Morgan Stanley Downgrades Tesla (TSLA) But Raises Forecast: What’s the Real Play?

Wall Street's favorite game: moving the goalposts after the kick. Morgan Stanley just executed a classic maneuver—downgrading Tesla while simultaneously hiking its price target. It's the financial equivalent of saying 'your car is worse, but it's worth more.'
The Contradiction in Plain Sight
Analysts cut the rating, citing everything from valuation to execution risk. Yet the forecast gets a bump. The message is muddled: be cautious, but also optimistic. It leaves investors scratching their heads—do they sell on the downgrade or buy on the raised outlook?
Reading Between the Brokerage Lines
This isn't analysis; it's hedging. It protects the firm whether TSLA soars or tanks. For the rest of us, it highlights the noise in traditional equity markets—where narratives are built and broken on a spreadsheet, often detached from technological reality.
Meanwhile, in the digital asset space, conviction doesn't come with an asterisk. Protocols either work and attract capital, or they don't. No downgrade-to-upgrade gymnastics required. Just code, adoption, and transparent ledgers. A cleaner signal in a very noisy world.
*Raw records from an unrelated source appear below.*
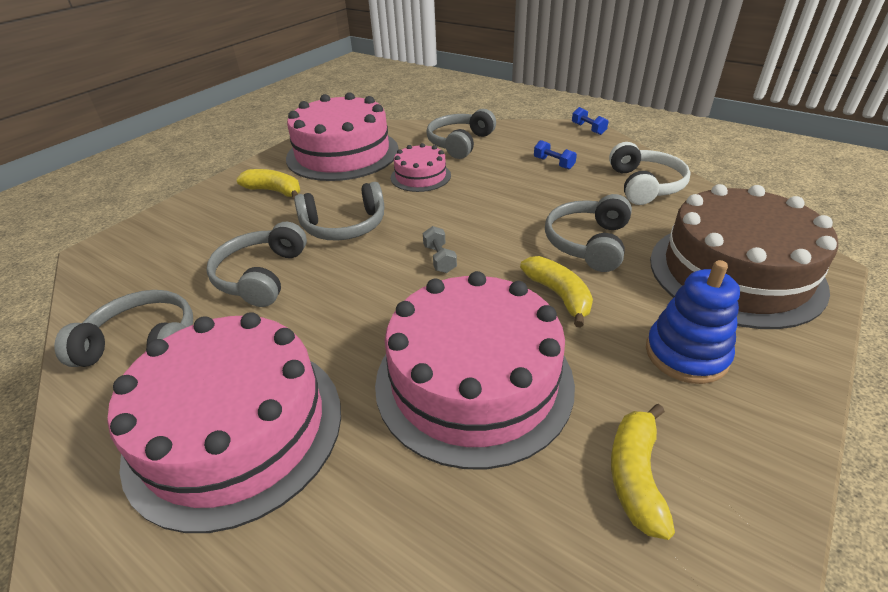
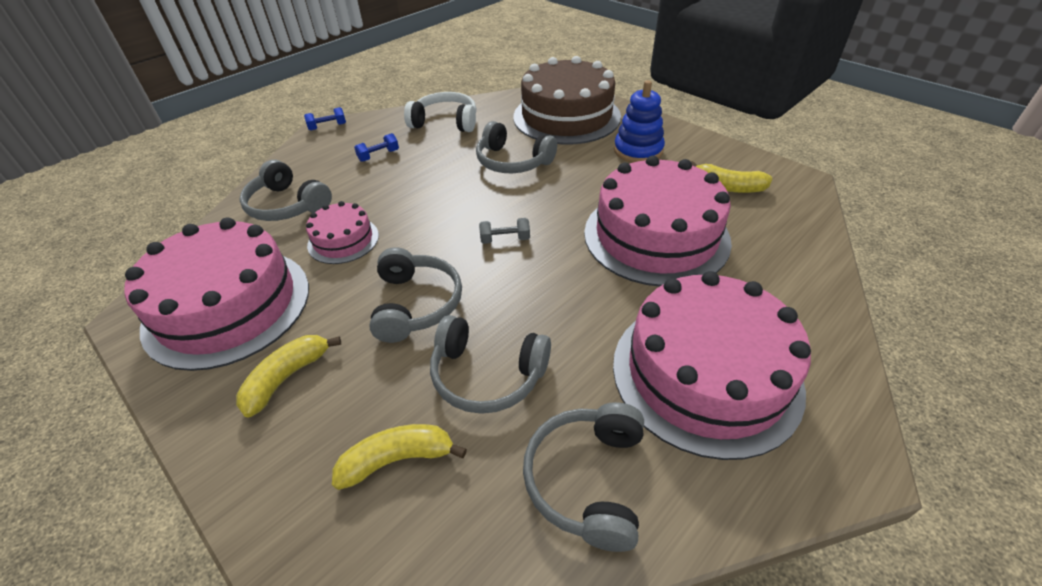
camera: 80 degrees left, 5 degrees up
(559, 295) = (572, 185): yellow banana -> yellow banana (397, 459)

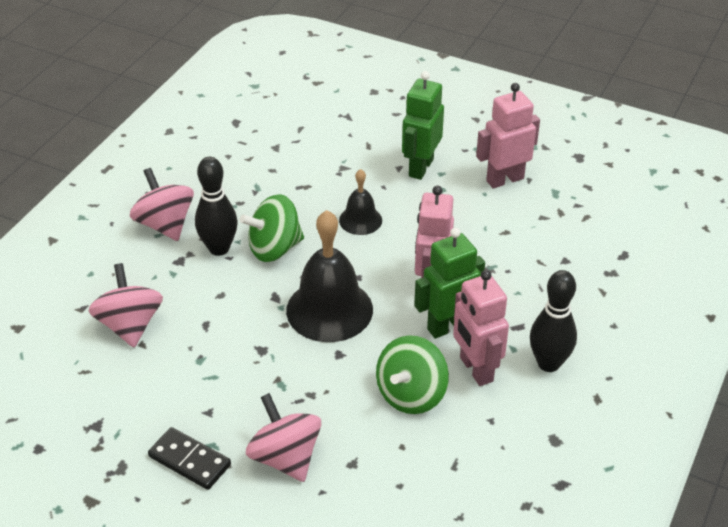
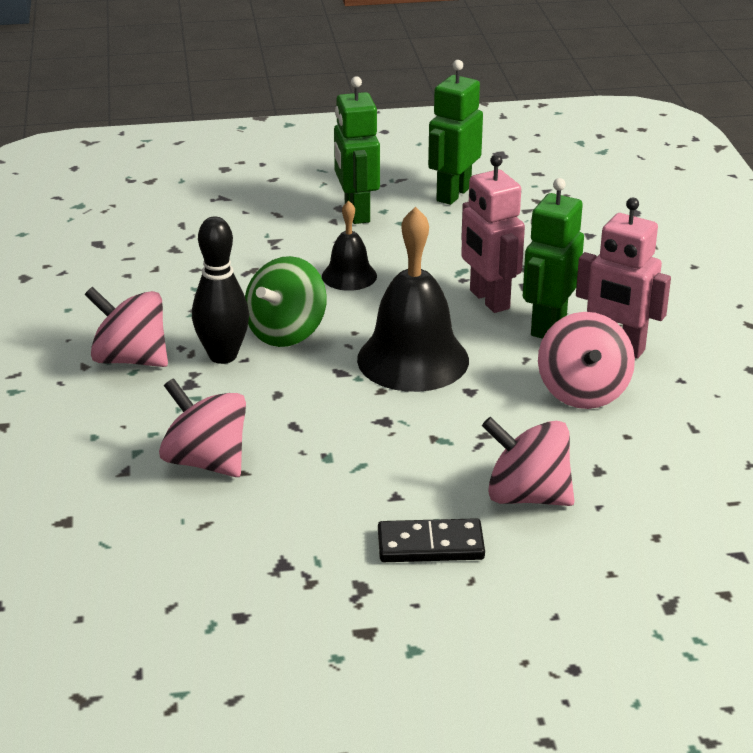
camera: 35 degrees left, 10 degrees down
(411, 394) = (583, 392): green spinning top -> pink spinning top
(504, 179) = (453, 194): pink robot -> green robot
(548, 363) = (675, 316): black bowling pin -> none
Tesla (TSLA) Still Expected to Rise?
As mentioned, Morgan Stanley does still project gains ahead for Tesla (TSLA) stock, with its forecast receiving a slight boost. “This is a reflection of lower [auto] volume expectations, with a 10.5% reduction in 2026 volumes and 18.5% reduction in cumulative deliveries through 2040 due to our more cautious view on the pace of EV adoption in the US, coupled with growing competition in global markets,” Percoco added.
Tesla shares have been on the mend this past week after a bearish November. Several investing experts, such as Cathie Wood and Michael Burry, have even called out the company and its stock for being overrated. In early trading on Monday, TSLA shares fell around 3%, but remain up over 41% in the last six months.
Furthermore, analysts like Wedbush’s Dan Ives remain bullish on Tesla shares, and he believes the automaker’s AI future is where investors should be looking. “In my opinion, it’s going to be the most important chapter ever in Tesla’s story,” Ives said from the Yahoo Finance Invest event in New York last week. Ives has called the passage of Musk’s pay package a “bright green light” for Tesla’s AI and autonomous tech plans, and has an Outperform rating on the stock and a Street-high $600 price target.